MasterCard generated free cash flow of $4.72 billion over the past twelve months and has an EV of $84.1 billion. The company's TTM EV/FCF multiple is 17.8x. Source: 10-Q Filing
Visa's financials fail to present an easy-to-understand FCF figure, but the company guided to ~$5 billion in free cash flow for 2014. Visa's EV of $159.4 billion gives a 2014 EV/FCF multiple of 31.9x. The figure is after-tax and so is understandably lower. However, after a tax treatment of 30%, the 2014 EV/FCF multiple is still 22.3x. Source: 10-Q Filing
Of the two, MasterCard is most comparable to eBay in terms of financial strength, but the firm still fails to compete on every metric. eBay has greater relative free cash flow and its revenue and free cash flow are growing slightly above that of MasterCard. eBay comes out ahead financially relative to the most comparable companies.
The current mispricing in eBay gives an investor a strong risk-reward profile, but playing the stock in the options markets appears to increase the reward while limiting the risk of permanent capital loss.
The options appear to price based on the modified Black-Sholes and the model's assumptions of a normal, bimodal distribution.
In Joel Greenblatt's section of Hedge Fund Market Wizards by Jack Shrager, he names Wells Fargo (NYSE:WFC) during the 1980s as an example of options market mispricing. For that example, he believed the downside was zero but the upside was almost double the market price at the time.
I don't believe that this is a book-worthy example of options mispricing, but I do believe that the scenario presents a good opportunity to think about option pricing. In my view, the percentage chance of the stock trading at $45 at the end of the year is much lower than the percentage chance of it trading at $55.
A variety of factors create this unique scenario. Quality companies and companies with low EV/FCF multiples relative to the market tend to outperform in the long-run. I tend to be a skeptic of technical analysis, but when a stock has failed to trade below a certain level and continued to test it with good results, then I believe that that particular price level means something to traders and investors. In this example, eBay has failed to trade below $50 per share for an extended period of time and the chance of the stock doing so is likely less than a typical option pricing model would suggest.

Work task A: Translate this sentence from the analysis of eBay's valuation into Spanish: "Quality companies and companies with low EV/FCF multiples relative to the market tend to outperform in the long-run."
Work task B: Go on with the analysis of eBay's valuation and options pricing, picking up after its final sentence.

Extracted data:
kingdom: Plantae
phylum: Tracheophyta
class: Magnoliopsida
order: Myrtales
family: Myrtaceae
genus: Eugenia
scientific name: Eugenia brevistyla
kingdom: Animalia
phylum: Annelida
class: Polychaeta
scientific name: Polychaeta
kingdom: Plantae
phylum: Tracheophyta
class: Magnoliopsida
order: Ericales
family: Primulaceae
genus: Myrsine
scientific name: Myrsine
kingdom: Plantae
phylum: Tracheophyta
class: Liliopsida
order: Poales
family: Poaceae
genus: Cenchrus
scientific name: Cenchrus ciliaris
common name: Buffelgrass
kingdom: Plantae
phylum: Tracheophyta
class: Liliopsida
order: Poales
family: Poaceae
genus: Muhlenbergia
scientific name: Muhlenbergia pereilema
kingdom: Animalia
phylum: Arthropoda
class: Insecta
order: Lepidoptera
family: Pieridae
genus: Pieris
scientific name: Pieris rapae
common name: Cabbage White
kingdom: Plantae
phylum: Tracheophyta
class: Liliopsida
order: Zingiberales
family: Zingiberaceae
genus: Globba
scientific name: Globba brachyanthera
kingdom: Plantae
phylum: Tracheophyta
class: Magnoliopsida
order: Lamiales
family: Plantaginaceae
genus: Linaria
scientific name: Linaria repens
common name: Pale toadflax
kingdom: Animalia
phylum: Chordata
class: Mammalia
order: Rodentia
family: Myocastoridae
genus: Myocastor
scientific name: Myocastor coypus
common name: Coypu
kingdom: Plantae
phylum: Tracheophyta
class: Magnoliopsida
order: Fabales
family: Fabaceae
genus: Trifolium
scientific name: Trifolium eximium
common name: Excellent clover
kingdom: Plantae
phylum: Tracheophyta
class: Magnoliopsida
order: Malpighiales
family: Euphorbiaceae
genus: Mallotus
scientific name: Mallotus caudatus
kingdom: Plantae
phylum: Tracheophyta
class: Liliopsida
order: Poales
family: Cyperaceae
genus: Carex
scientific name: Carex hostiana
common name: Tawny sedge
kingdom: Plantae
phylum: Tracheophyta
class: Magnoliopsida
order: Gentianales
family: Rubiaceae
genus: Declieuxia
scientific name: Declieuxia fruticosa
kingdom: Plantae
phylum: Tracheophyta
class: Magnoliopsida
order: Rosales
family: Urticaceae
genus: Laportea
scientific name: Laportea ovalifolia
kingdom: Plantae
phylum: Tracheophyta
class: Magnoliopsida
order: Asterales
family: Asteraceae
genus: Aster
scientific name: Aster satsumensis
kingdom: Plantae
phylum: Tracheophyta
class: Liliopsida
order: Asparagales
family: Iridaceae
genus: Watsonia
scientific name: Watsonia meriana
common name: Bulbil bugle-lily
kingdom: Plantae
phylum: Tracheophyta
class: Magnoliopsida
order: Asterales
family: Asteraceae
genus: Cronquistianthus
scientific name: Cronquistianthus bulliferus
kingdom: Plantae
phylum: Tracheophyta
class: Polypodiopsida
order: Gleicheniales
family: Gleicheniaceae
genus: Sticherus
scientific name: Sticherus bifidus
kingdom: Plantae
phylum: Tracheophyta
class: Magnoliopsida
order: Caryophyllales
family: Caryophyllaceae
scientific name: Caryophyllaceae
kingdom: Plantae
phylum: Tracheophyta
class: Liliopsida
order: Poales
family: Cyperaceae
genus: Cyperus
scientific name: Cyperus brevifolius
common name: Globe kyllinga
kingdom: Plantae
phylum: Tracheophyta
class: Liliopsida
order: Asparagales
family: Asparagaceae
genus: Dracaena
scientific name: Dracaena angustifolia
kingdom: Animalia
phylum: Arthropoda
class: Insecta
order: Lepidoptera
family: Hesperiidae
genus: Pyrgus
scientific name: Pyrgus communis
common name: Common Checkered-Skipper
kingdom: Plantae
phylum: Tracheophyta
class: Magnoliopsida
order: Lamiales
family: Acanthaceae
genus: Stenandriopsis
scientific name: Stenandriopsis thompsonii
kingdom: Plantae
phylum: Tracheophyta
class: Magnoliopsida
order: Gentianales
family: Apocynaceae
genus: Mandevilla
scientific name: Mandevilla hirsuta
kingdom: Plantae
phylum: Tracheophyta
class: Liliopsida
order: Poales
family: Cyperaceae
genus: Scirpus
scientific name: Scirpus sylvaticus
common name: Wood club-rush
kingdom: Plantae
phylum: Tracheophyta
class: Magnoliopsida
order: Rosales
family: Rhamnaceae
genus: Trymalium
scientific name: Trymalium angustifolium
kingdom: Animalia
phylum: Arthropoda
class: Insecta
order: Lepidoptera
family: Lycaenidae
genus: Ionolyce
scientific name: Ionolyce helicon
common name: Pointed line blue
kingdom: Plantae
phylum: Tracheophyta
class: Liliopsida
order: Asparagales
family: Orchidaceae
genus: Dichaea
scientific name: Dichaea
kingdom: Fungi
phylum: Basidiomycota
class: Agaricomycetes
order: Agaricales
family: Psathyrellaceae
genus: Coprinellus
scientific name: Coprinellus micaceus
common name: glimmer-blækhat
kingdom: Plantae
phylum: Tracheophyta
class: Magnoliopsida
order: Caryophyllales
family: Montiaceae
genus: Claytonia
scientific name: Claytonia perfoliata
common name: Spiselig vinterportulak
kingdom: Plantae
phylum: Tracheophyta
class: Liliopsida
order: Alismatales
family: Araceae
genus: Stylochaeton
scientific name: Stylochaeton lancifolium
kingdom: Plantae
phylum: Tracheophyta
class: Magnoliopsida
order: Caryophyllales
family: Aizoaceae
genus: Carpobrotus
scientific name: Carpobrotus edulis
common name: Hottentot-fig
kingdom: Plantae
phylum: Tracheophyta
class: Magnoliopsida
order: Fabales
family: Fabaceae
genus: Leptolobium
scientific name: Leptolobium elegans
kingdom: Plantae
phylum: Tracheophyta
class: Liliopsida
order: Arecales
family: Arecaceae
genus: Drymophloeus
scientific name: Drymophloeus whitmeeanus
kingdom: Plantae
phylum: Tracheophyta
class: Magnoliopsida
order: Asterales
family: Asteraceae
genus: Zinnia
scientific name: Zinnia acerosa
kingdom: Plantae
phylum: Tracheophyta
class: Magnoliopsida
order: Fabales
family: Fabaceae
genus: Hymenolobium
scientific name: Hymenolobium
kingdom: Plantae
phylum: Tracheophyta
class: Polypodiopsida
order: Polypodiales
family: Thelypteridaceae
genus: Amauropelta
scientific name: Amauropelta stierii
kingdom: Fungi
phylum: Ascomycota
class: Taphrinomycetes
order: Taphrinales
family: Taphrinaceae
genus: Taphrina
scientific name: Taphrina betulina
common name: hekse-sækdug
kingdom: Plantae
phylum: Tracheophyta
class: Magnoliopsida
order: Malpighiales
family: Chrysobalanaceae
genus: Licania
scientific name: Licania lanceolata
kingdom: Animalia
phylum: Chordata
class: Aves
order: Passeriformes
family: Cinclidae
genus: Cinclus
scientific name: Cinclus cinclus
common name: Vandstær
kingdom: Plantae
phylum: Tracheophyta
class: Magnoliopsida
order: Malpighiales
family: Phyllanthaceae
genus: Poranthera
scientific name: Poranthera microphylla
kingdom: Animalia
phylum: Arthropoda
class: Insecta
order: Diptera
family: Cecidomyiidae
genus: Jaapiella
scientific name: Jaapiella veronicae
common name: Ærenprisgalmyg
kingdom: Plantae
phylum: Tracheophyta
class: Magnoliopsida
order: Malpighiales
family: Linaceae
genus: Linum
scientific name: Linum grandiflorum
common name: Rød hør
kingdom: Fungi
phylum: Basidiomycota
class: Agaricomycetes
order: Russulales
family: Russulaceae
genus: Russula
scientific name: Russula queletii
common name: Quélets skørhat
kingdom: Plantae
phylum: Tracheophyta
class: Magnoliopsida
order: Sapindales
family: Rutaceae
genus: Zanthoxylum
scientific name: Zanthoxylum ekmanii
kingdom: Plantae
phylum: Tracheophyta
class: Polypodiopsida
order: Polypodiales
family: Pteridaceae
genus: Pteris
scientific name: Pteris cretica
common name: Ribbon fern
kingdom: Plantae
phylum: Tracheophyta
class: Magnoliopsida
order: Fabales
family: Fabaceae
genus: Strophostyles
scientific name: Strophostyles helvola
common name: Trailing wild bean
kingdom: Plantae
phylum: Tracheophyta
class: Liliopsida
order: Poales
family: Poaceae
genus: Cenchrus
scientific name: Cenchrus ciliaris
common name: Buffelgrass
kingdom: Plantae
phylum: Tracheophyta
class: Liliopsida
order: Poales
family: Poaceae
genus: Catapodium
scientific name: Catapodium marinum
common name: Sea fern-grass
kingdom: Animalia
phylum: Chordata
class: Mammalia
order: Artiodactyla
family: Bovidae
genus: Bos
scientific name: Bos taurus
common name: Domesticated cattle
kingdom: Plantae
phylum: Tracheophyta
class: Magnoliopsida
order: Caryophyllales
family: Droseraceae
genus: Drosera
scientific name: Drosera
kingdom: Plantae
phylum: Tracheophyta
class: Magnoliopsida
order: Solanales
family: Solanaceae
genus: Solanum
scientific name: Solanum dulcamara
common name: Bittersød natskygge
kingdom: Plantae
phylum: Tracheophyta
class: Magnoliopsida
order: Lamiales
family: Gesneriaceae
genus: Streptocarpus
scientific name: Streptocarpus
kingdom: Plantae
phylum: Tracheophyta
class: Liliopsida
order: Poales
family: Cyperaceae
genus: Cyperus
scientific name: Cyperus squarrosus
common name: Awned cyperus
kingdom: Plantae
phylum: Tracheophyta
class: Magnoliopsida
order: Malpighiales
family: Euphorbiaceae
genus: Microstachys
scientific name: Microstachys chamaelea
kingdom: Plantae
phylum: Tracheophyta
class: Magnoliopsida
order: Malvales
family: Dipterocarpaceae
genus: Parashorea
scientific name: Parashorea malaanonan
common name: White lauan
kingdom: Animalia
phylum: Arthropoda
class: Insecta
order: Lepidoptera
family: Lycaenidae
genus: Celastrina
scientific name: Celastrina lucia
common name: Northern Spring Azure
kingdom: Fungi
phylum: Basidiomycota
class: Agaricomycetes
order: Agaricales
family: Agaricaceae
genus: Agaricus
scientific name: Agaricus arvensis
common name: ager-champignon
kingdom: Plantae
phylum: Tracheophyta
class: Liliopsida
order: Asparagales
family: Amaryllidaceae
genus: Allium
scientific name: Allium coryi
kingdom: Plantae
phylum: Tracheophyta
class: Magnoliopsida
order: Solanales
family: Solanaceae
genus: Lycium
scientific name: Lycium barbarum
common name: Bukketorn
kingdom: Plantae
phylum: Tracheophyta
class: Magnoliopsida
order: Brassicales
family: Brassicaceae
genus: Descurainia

Output A: Las empresas de calidad y las empresas con múltiplos EV/FCF bajos en relación con el mercado tienden a obtener un rendimiento superior a largo plazo.

Output B:
The hack in months past of eBay Marketplace could present a downside scenario somewhat like Target (NYSE:TGT), but I believe this is unlikely. Hashing and salting was used to keep passwords safe and I doubt eBay would give up its cryptographic methodologies; everyone is looking at the situation from the same cloudy viewpoint. This is a risk I am willing to take; the better entry point was well worth it.
eBay is attractive based on its positioning in a growing, profitable industry with strong barriers to entry. It trades at lower multiples of FCF than its competitors and is attractive on a technical basis due to the resistance at the $50 per share level.
There is currently a unique opportunity in eBay: an opportunity to buy a quality company at a good price. The firm becomes even more attractive through the use of vanilla call options; four- to six-month volatility is cheap on an implied volatility/historical volatility basis and a bimodal distribution seems unlikely based on the above.
Disclosure: I am long EBAY. I wrote this article myself, and it expresses my own opinions. I am not receiving compensation for it (other than from Seeking Alpha). I have no business relationship with any company whose stock is mentioned in this article.